Earl Russell: Bearing in mind the case of Pepper v. Hart, can the Minister give us an assurance that the powers of the Data Protection Registrar impinge on the provisions of this Bill?

Lord Mackay of Ardbrecknish: With the Pepper v. Hart judgment in mind, I simply refer the noble Earl to what I said in my original speech that nothing in the Bill amends the Data Protection Act 1984 or limits the application of that Act to the new powers.

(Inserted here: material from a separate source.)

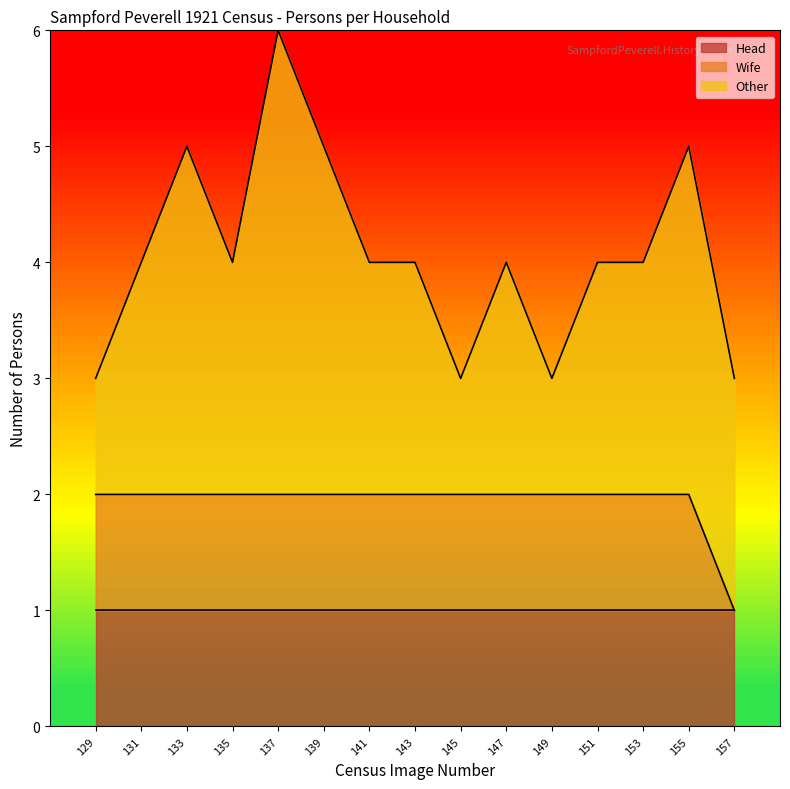

At which label is Other closest to 2?

131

Lord Carter: The noble Earl has raised a very real point. As regards the role of data protection and the registrar, clearly she has a locus in this Bill. That follows the rules laid down in the 1984 Act. If the registrar wishes to enforce compliance with the data protection principles, she serves an enforcement notice on the data user, knowing that failure to comply with such a notice is a criminal offence by virtue of Section 10(9) of the Data Protection Act. However, Section 38(2) of that same Act states that a government department cannot be prosecuted. So if such a department cannot be prosecuted presumably enforcement notices cannot be enforced. The briefing that we have had is that the Data Protection Registrar is powerless to enforce the principles. If there were a statutory code that would help to overcome the problem. If the code is non-statutory, it is all very well saying that the registrar will have to take into account any breach of such a code, but how does all that match with the section of the Data Protection Act which states that a government department cannot be prosecuted? What are the real powers of the registrar in this case? Does not the Bill need amending to make sure that the registrar has the powers that the Minister believes she has?